Reading International lacks research coverage from sell-side entertainment, consumer non-durable, or real estate industry analysts. This is likely because Reading’s business activities extend over three countries and two discrete (though synergistic) lines of business: cinema exhibition and real estate. This creates analytical complexity many analysts choose not to tackle. However, for a diligent and skilled analyst, Reading’s extensive SEC disclosures combined with information available from resourceful Internet research provide a roadmap of value creation. Perhaps Reading’s recent August 2013 Midwest IDEAS conference presentation and the roll-out of Reading’s new website might attract some initial analyst work and consideration.
Reading’s two businesses produce $259MM of LTM revenues generating consistent operating performance from large cinema market shares in Australia (#4), New Zealand (#3) and the United States (#11.) In addition, the company has 330.5-acres, or approximately 14MM sq ft, of undeveloped real estate that does not yet generate any meaningful revenue. During Q3 2013, steps toward converting some of this non-cash-flowing real estate into either recurring cash flow or sales proceeds were achieved.

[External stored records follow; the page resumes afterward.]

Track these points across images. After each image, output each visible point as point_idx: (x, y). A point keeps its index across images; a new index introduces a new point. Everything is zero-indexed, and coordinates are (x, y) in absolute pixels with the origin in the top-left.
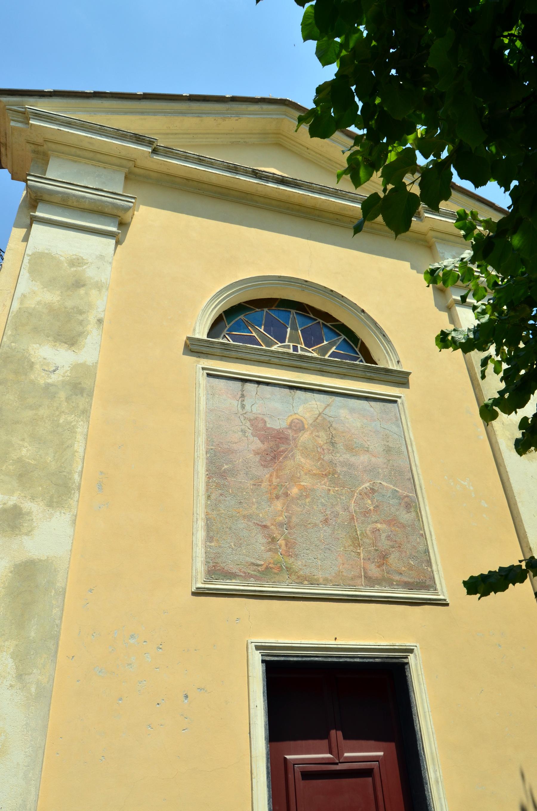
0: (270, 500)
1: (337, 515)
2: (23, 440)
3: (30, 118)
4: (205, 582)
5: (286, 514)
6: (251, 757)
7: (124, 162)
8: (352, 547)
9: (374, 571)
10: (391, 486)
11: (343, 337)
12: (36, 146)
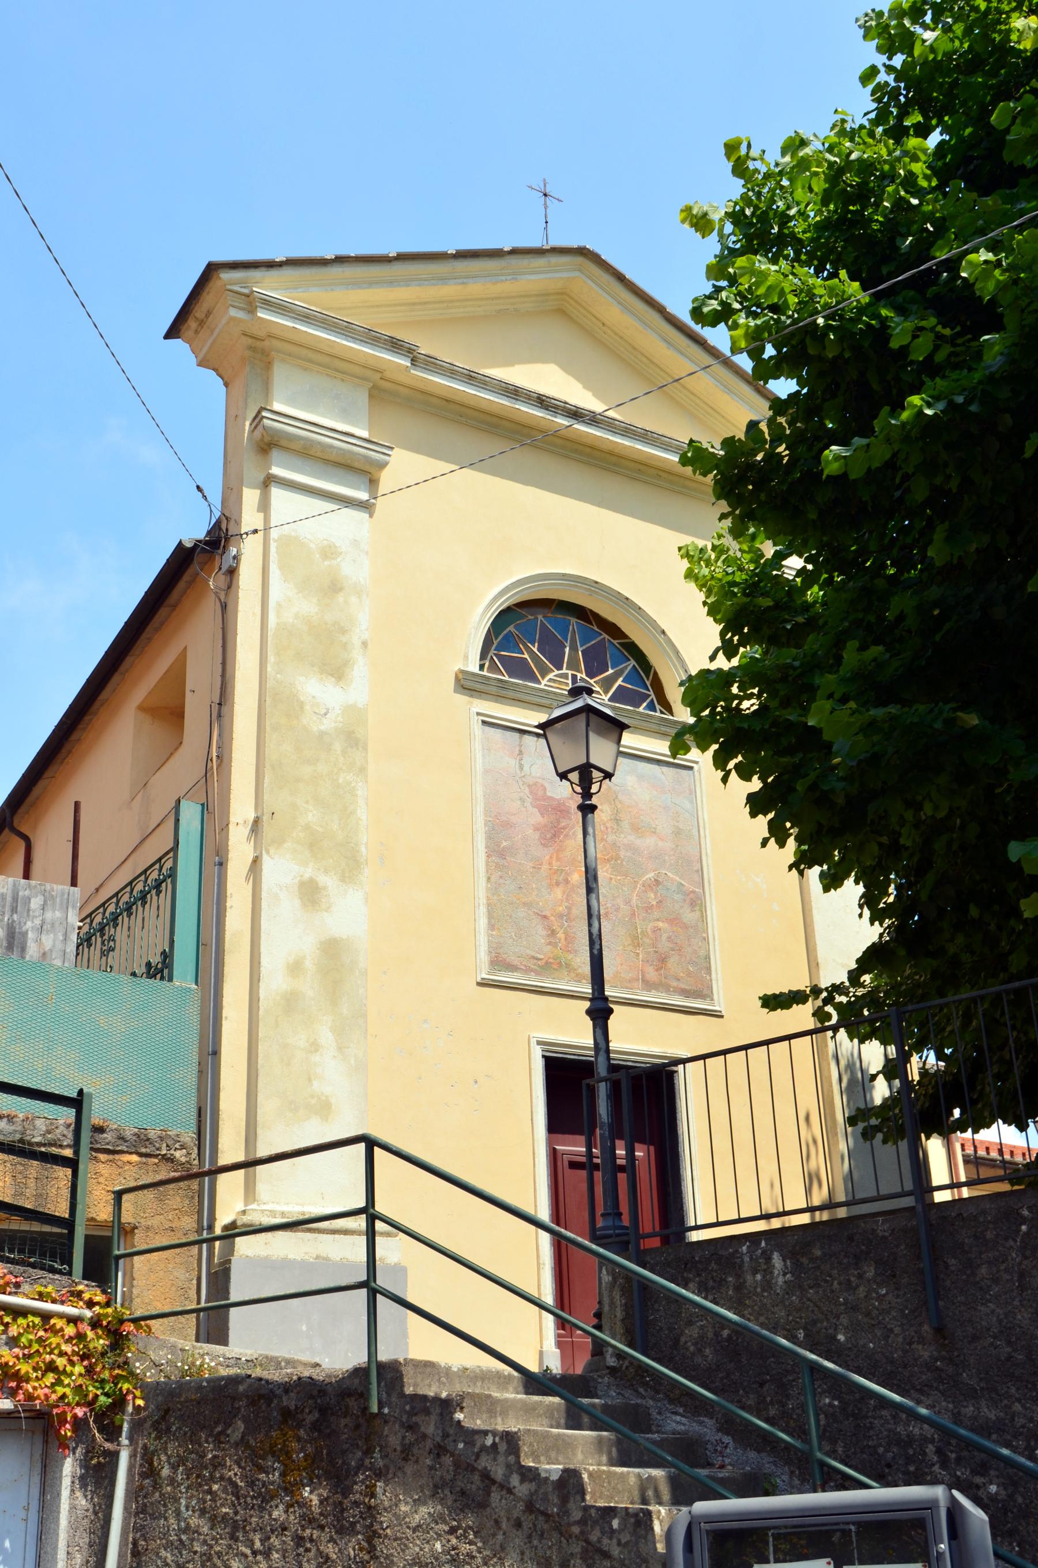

Reading trades at a far lower multiple of stated book value/share than any of the three larger and analyst-recommended US publicly-traded theater exhibitors, Regal Cinemas (RGC), Cinemark Holdings (CNK), and Carmike Cinemas (CKEC), even while this book value understates the underlying intrinsic value of Reading’s long-held and up-zoned real estate. As Reading continues to grow its sustainable cash flows and unlocks (through sale and/or joint venture) the appreciated value in its geographically diversified real estate holdings, investors will close the substantial “value gap” that presently exists in RDI shares.